Bij vonnis van 22 juni 2016 in die zaak heeft de rechtbank ten aanzien van voornoemde geschilpunten:
- ( in conventie) [geïntimeerden] veroordeeld medewerking te verlenen aan het plaatsen van een scheidingsmuur op de eerste verdieping overeenkomstig voormelde splitsingstekening (onder verbeurte van een dwangsom);
- ( in conventie) [geïntimeerden] veroordeeld medewerking te verlenen aan het door het kadaster uitzetten van de juiste grens tussen de percelen met veroordeling van [geïntimeerden] om het in strijd met de kadastrale meetgegevens geplaatste hekwerk te verwijderen.

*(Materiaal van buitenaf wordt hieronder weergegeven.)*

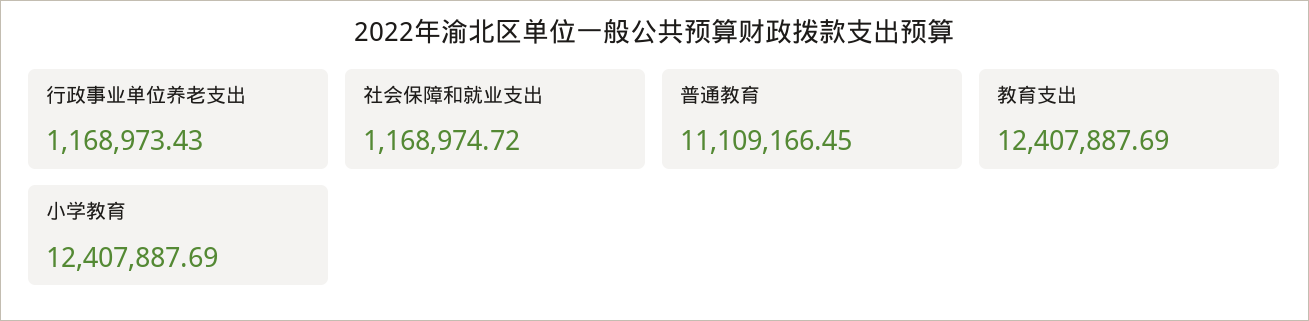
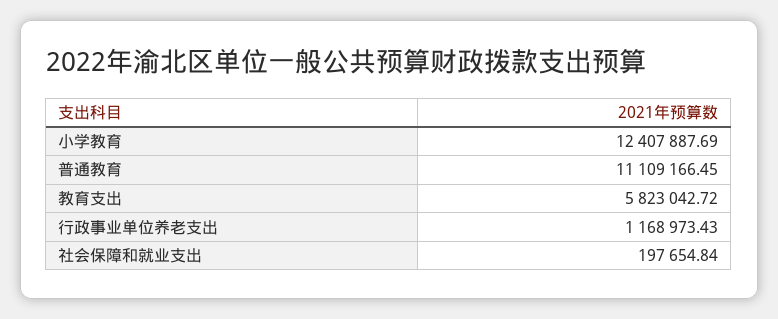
  {
    "行政事业单位养老支出": 1168973.43,
-   "社会保障和就业支出": 1168974.72,
+   "社会保障和就业支出": 197654.84,
    "普通教育": 11109166.45,
-   "教育支出": 12407887.69,
+   "教育支出": 5823042.72,
    "小学教育": 12407887.69
  }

- ( in reconventie) [appellanten] veroordeeld mee te werken aan een nadere vastlegging van de erfdienstbaarheid middels het ondertekenen van een daartoe strekkende notariële akte en bepaald dat indien [appellanten] niet binnen veertien dagen na betekening van het vonnis medewerking daaraan verleend, het vonnis in de plaats treedt van die medewerking;
f. [appellanten] heeft beslag doen leggen ten laste van [geïntimeerden] , omdat [appellanten] van mening is dat [geïntimeerden] dwangsommen uit het vonnis van 22 juni 2016 heeft verbeurd.
g. In/rond 2019 hebben partijen een kort geding gevoerd over de gelegde beslagen. De voorzieningenrechter heeft op 29 juli 2019 vonnis gewezen in die zaak.